Cybercriminals use many fake wireless access point attack methods to trick you into connecting to a hacker-controlled wireless device.

If you must use public Wi-Fi, use a VPN to encrypt your data and provide the security of your wireless network over a shared connection to keep your data safe. You can use ExpressVPN or NordVPN to protect your data from scammers.

Insecure online buying methods: As e-commerce gained popularity throughout the decade, the number of online scams increased. Online purchasing and selling sites such as eBay, Amazon, and Craigslist are very convenient. But customer’s identity theft fears are not something to be taken casually.

Cybercriminals these days have made “spoofs” of well-known websites. The customer is sure that they are logging into an authentic website, but in reality, these scammers steal every bit of personal information once you put your email address and password on the fake website.

You can avoid this by making sure you only buy and sell on reputable websites. Also, only open the websites that have “HTTPS” in their URL.

In case of one-on-one interaction with a buyer or seller, make sure you verify their identity. Get their contact information and use Nuwber to search for anything that may sound malicious to you.

Opening non-verified email attachments: Opening an unfamiliar email can be a massive risk for your personal information. Phishers are waiting for you to act carelessly, even if it is for once, and it will not take them long to get your private information or even hack your system. The emails from these scammers sometimes look familiar to the services you use, such as your bank.

Since there is no surety that the email you received is whether from a trusted source due to the inherent insecurities of emails, you need to be careful while checking your unread stuff in the mailbox. Cross-check from the source whether you got a mail from them or not. This way, you can avoid phishers attacking you and put your privacy at stake.

Unprotected Passwords: Using the same passwords for different websites can be a considerable threat to your privacy. Understandably, it is nearly impossible to remember a different password for each website when you have more than 20 sites and applications in regular use.

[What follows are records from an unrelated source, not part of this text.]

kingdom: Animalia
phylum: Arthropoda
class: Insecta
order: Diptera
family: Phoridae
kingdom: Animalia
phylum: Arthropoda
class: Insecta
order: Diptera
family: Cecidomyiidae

To protect scammers from breaching your data, use Password1 to generate unique passwords for every service you use, and remember them. Using two-factor authentication is another way of keeping your passwords with you and you only. On putting a password for a service, you receive a code that you know only. The service or the website then confirms the unique password and lets you in.

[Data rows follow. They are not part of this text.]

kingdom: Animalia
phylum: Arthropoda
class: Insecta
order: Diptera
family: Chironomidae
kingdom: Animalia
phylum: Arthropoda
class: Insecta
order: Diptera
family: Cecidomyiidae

Using too many applications: This might sound intimidating at first, but using too many phone applications can put your data at risk. Phony applications can be massively harmful to your devices, and your chances of getting hacked will rise like a rocket. Of course, this is a threat to those applications, that are authentic, and your personal information stored. Would you like if someone got access to the notes saved on your device?

Only install applications that you need and frequently use. If there is an app you use only once a month, it’s precisely the right time to delete it.

Download applications only from the trusted and verified sites and sources. You can protect your data from scammers by being a little more cautious.

Conclusion: No matter how much you protect your data and take every precautionary measure, there will still be some very dangerous hackers that will try their best to crack your passwords. Find a way that suits you, whether using an online VPN or a portable one or using an application that manages passwords. Be careful with whom you share your data and how.